Operational expenses have risen faster than staff costs. Wouldn't that be a place to start?


The UK luxury unit of India’s Tata Motors Ltd. will eliminate 4,500 positions globally as part of a 2.5 billion pound ($3.2 billion) cost-cutting program outlined in November, according to a company announcement Thursday.

The savings will be relatively minor. Workforce reductions are now standard in an industry struggling to deal with rising costs from technology, pricier materials, and U.S. President Donald Trump’s tariffs.

In its release, the company said this was the next phase of a transformation program that started in its fiscal second quarter through September. JLR said its “Charge and Accelerate” initiatives had identified more than 1 billion pounds of improvements and realized 500 million pounds of that in 2018.

In the meantime, though, there’s no sign of an end to the company’s financial and operational woes. December retail sales were dismal again – Jaguar Land Rover sold around 52,000 cars globally, down 6 percent from a year earlier. China sales dropped 42 percent even as luxury peers posted gains. Free cash flow was negative in the second quarter and executives have said it will stay that way for the year. S&P Global Ratings said in December it expected free operating cash flow to be significantly negative for the next two years, totaling almost 4 billion pounds by March 2020.

In October, the company blamed China for a second-quarter pretax loss of 90 million pounds. It disclosed investment outlays of 1 billion pounds for the three months and took out another $1 billion loan.

This is the automaker’s first announcement since then and, as we’ve argued, it’s doing far too little to achieve a turnaround or even tell investors about its progress.

In December, Jaguar Land Rover said its venture capital arm invested an undisclosed amount in six startups including an online portal for music fans to book tickets and festival travel packages. It also launched its own incubator and has committed $40 million to its team in the Formula E electric-car racing series.

Investing in future technology for electric cars and batteries is one thing; whether this is the type of transformation that an automaker in financial turmoil should be seeking is quite another.

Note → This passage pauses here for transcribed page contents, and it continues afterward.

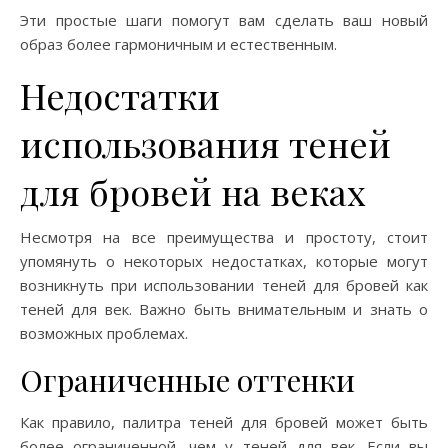
Эти простые шаги помогут вам сделать ваш новый
образ более гармоничным и естественным.
Недостатки
использования теней
для бровей на веках
Несмотря на все преимущества и простоту, стоит
упомянуть о некоторых недостатках, которые могут
возникнуть при использовании теней для бровей как
теней для век. Важно быть внимательным и знать о
возможных проблемах.
Ограниченные оттенки
Как правило, палитра теней для бровей может быть
более ограниченной, чем у теней для век. Если вы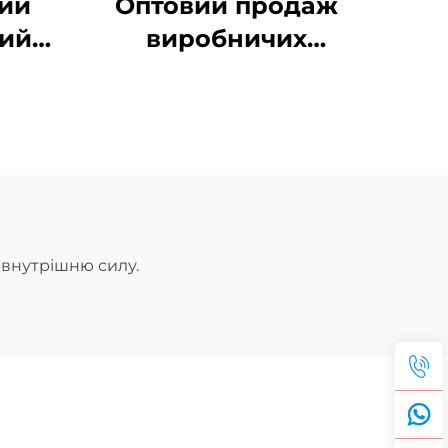
ний
Оптовий продаж
ий
виробничих
класичних
сове
браслетів із
ланцюжка у формі
скріпки на
ля
замовлення
а внутрішню силу.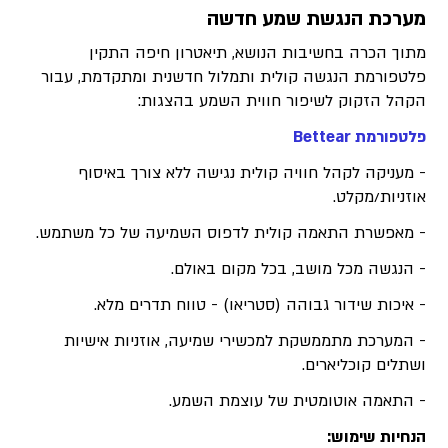
מערכת הנגשת שמע חדשה
מתוך הכרה בחשיבות הנושא, תיאטרון חיפה התקין
פלטפורמת הנגשה קולית ותמלול חדשנית ומתקדמת, עבור
הקהל הזקוק לשיפור חווית השמע בהצגות:
פלטפורמת Bettear
- מעניקה לקהל חוויה קולית נגישה ללא צורך באיסוף
אוזניות/מקלט.
- מאפשרת התאמה קולית לדפוס השמיעה של כל משתמש.
- הנגשה מכל מושב, בכל מקום באולם.
- איכות שידור גבוהה (סטריאו) - טווח תדרים מלא.
- המערכת מתממשקת למכשירי שמיעה, אוזניות אישיות
ושתלים קוכליארים.
- התאמה אוטומטית של עוצמת השמע.
הנחיות שימוש:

Meanwhile, the job cuts will have only a minor impact on its savings goal. With more than 40,000 employees and associated costs of 2.7 billion pounds in the 2018 fiscal year, a back-of-the-envelope calculation suggests a 10 percent workforce reduction will save only about 280 million pounds. There was no mention of executives on multimillion-pound pay packages departing, and union workers won’t take cuts at the country’s largest automaker lightly. Ironically, Jaguar Land Rover said on an earnings call in July that its “mission in life” was to leverage its people to deliver the best products.